In Vancouver 18.5 cents per litre goes to transit.

[–] girlfreddy@lemmy.ca 6 points 2 days ago

I wish that happened in Winnipeg. Problem is our NDP gov't is currently trying to clean up the deficit hell-hole the Cons left us with.

the environmental effects stop being externalities eventually.

[–] delirious_owl@discuss.online 4 points 1 day ago (1 children)

Wait, when did you guys get a carbon tax? And how?

[–] girlfreddy@lemmy.ca 8 points 1 day ago (1 children)

The first federal carbon tax was enacted in 2018, but a few provinces had started (and sometimes ended) their own versions as early as 2007.

The wikipedia page is pretty thorough. https://en.m.wikipedia.org/wiki/Carbon_pricing_in_Canada

[–] delirious_owl@discuss.online 9 points 1 day ago* (last edited 1 day ago) (1 children)

On December 11, 2008, ExxonMobil CEO Rex Tillerson said that a carbon tax is preferable to a cap-and-trade program which "inevitably introduces unnecessary cost and complexity". A carbon tax is "a more direct, more transparent and more effective approach". Tillerson added that he hoped that the revenues from a carbon tax would be used to lower other taxes so as to be revenue neutral.[13]

Wtf, how is this possible? If your carbon tax doesn't convince your biggest polluters to divest from fossil fuels, you're doing it wrong.

The whole point is that it is not revenue neutral

[–] lazylion_ca@lemmy.ca 9 points 1 day ago (2 children)

The biggest polluters just pass the cost onto their customers by raising prices.

[–] thanks_shakey_snake@lemmy.ca 2 points 1 day ago

And their customers (e.g. manufacturers, transportation providers) factor in both those price hikes and the carbon taxes that they themselves need to pay, and pass those costs on to their customers, and so forth until finally end consumers are paying for several rounds of carbon tax that's priced into more expensive goods and services.

In many cases, there's nowhere for market forces to displace the inefficiency, so things just get more expensive without changing supply chains much.

········

_GOAL OF THE EXERCISE_
Pick up the carbon tax thread after its last comment and keep it going. The items after this have nothing to do with the carbon tax thread.

········

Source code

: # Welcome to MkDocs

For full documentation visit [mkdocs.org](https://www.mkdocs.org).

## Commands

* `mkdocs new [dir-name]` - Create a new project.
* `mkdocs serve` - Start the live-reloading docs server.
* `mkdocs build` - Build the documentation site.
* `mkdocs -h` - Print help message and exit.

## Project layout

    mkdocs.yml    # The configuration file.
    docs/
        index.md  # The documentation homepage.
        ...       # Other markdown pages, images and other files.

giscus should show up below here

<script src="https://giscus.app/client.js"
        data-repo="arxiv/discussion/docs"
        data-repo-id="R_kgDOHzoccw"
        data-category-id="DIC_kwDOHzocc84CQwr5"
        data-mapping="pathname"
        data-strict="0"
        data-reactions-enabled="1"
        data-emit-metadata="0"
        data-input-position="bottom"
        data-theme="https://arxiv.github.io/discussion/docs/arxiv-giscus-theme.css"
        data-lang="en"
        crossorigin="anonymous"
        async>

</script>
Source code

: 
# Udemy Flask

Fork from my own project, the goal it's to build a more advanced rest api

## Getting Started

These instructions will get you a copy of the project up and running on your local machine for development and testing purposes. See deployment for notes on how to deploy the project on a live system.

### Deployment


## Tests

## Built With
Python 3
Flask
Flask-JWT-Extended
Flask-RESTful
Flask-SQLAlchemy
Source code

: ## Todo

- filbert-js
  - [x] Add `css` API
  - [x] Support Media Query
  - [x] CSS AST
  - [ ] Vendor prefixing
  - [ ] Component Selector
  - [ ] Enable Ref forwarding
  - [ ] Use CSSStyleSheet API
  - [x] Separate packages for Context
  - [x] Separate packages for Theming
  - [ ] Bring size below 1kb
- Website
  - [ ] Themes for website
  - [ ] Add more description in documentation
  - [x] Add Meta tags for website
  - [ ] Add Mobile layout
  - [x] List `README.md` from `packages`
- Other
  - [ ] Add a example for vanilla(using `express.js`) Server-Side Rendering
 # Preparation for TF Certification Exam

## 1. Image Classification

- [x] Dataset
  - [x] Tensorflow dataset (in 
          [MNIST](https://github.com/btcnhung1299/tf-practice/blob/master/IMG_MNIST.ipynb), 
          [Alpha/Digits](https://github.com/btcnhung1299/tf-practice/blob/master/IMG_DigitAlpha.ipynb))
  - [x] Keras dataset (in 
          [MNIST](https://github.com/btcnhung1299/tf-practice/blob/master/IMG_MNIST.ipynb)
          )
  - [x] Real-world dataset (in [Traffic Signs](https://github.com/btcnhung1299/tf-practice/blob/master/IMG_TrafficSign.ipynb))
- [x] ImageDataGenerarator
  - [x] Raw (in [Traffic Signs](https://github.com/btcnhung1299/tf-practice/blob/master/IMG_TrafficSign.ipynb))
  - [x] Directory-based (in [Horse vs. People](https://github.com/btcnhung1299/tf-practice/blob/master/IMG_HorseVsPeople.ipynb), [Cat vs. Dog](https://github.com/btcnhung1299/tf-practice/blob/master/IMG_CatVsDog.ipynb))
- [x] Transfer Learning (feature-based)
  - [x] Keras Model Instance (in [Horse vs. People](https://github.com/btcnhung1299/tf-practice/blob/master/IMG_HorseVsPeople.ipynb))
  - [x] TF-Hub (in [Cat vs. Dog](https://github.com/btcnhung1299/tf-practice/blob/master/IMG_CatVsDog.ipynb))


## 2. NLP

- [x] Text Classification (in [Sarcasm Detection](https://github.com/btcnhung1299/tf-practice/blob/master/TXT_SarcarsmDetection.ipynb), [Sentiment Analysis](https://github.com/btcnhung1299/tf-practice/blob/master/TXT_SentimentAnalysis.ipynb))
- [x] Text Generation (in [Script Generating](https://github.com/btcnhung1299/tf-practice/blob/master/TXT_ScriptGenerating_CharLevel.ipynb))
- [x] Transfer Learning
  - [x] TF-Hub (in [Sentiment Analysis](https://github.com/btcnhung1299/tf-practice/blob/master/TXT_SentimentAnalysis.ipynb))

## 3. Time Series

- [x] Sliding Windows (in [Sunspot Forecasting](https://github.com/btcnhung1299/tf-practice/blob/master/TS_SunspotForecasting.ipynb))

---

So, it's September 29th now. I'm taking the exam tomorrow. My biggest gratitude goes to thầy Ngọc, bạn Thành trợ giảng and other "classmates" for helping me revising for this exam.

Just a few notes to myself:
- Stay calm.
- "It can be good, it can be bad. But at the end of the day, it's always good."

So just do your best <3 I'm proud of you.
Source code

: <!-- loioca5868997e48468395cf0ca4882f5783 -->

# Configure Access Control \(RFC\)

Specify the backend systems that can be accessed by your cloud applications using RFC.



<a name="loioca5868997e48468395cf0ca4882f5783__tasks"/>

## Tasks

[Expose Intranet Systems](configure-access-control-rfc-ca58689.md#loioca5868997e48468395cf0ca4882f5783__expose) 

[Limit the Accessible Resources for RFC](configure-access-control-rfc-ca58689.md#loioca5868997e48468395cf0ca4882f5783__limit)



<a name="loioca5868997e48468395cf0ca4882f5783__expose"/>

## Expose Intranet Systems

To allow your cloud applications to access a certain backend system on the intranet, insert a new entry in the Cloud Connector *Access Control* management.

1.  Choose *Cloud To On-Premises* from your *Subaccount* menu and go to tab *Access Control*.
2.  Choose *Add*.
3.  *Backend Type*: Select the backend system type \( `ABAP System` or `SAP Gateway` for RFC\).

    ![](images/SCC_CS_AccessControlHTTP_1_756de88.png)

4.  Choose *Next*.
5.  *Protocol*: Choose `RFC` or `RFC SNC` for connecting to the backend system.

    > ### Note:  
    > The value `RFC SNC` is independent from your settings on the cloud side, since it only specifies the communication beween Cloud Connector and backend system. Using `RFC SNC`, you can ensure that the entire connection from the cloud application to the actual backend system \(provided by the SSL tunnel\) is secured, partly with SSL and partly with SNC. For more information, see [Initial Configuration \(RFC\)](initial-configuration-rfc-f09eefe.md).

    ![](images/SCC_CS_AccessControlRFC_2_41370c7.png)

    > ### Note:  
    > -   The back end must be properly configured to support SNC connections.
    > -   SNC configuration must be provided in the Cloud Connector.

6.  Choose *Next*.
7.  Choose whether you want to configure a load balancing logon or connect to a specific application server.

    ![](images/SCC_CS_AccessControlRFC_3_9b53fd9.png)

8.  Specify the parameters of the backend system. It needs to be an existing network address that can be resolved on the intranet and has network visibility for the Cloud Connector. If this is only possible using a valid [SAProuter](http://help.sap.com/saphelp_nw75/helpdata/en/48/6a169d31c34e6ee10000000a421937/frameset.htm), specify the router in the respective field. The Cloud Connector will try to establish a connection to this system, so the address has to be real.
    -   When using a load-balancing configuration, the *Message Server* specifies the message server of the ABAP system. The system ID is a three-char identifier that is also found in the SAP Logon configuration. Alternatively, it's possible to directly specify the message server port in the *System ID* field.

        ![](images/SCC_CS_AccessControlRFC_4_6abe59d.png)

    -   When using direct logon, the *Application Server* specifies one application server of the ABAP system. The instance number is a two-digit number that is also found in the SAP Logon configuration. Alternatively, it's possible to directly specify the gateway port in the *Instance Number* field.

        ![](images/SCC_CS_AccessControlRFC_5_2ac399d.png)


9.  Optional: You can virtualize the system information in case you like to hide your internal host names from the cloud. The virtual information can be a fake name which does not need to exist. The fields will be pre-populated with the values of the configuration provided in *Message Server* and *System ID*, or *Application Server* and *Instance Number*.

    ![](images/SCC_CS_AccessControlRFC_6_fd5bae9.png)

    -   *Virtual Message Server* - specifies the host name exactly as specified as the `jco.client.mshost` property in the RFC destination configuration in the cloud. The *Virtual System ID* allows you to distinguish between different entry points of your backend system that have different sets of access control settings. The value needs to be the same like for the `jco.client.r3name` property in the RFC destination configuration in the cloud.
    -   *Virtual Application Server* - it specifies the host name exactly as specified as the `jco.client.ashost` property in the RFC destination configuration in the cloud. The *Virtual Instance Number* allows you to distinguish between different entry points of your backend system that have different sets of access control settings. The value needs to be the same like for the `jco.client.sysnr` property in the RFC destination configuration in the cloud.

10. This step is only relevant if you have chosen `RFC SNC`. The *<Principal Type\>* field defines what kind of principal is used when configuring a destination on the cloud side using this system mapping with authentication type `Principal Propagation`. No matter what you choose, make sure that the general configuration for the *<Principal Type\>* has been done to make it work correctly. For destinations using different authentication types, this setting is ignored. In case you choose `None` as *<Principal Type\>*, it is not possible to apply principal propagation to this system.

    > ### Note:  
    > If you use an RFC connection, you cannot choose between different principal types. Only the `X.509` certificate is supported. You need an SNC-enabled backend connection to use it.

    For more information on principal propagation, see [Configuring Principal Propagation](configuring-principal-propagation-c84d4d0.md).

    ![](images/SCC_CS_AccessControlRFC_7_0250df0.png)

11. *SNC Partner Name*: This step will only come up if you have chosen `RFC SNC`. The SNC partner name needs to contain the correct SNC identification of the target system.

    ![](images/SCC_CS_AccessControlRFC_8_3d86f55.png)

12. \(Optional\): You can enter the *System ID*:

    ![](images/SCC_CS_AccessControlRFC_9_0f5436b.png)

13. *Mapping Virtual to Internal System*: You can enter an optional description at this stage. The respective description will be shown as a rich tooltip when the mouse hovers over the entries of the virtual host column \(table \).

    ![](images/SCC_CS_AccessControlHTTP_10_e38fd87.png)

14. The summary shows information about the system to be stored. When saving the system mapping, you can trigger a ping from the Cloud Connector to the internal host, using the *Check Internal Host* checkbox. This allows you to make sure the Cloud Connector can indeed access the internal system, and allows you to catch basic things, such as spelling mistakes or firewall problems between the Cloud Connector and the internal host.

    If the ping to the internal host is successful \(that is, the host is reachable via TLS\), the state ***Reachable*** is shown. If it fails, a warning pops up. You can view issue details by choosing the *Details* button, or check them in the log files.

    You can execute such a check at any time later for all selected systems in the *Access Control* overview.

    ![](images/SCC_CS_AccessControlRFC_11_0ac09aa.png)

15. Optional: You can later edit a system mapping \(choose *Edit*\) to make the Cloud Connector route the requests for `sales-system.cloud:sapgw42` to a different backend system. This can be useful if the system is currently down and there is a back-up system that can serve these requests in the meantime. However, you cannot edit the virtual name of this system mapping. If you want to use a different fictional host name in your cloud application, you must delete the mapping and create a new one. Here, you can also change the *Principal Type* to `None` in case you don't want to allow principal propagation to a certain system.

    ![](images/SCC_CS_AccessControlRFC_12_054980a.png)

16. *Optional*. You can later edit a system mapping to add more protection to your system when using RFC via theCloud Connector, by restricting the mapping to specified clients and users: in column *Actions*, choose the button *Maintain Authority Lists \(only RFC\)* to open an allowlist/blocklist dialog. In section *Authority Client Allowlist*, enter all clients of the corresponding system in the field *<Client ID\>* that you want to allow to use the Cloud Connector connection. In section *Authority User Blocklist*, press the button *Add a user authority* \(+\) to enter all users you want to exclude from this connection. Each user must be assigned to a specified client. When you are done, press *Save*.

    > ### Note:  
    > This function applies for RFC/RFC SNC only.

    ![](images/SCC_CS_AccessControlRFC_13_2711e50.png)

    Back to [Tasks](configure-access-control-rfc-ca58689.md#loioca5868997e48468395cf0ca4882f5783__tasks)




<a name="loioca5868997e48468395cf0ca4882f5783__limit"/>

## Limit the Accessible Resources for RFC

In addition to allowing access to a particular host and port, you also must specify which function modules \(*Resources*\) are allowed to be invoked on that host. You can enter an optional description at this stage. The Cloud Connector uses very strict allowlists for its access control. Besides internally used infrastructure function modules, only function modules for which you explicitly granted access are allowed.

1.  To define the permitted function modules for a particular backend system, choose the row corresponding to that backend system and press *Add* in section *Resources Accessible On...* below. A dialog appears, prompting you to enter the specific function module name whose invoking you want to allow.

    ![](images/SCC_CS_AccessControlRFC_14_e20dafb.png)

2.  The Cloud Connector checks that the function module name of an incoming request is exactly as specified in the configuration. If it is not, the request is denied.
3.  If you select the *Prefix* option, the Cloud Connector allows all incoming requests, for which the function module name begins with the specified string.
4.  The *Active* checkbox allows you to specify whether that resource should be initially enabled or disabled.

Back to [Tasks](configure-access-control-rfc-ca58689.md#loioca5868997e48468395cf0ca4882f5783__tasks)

········

_RESPONSE AREA_
[–] delirious_owl@discuss.online 2 points 1 day ago* (last edited 1 day ago) (2 children)

That's fine. It encourages everyone to stop carbon

The point of the carbon tax is to stop carbon.

[–] lazylion_ca@lemmy.ca 4 points 1 day ago (1 children)

But it doesnt work. Grocery stores raise their prices to cover the carbon tax on deliveries, and the consumers pay more. Its not like we can choose to buy only bananas that were delivered by an electric truck.

[–] delirious_owl@discuss.online 1 points 1 day ago (2 children)

If it costs you $30 to buy a banana delivered by fossil fuels and $1 to buy a banana that was delivered by sail boat, which would you buy?

[–] lazylion_ca@lemmy.ca 2 points 1 day ago* (last edited 14 hours ago) (1 children)

I have neither option option. All bananas are delivered to my landlocked town via the same truck.

Bananas are probably a bad example because they are so perishable. They have to be transported in a very controlled environment. Theres no way youre getting bananas from Guatamala to Canada via sailboat and still having them be saleable.

[–] delirious_owl@discuss.online 1 points 19 hours ago

How do you think you got bananas before oil?

[–] thanks_shakey_snake@lemmy.ca 1 points 1 day ago (1 children)

Uhh I dunno if there's any salvaging that hypothetical, lol... But if bananas start costing $1 each, we're in trouble.

[–] delirious_owl@discuss.online 2 points 1 day ago

Things that arent local and are produced with unfair labor must go up in price when those systemic issues are resolved.

[–] Mushroomm@sh.itjust.works 4 points 1 day ago* (last edited 1 day ago)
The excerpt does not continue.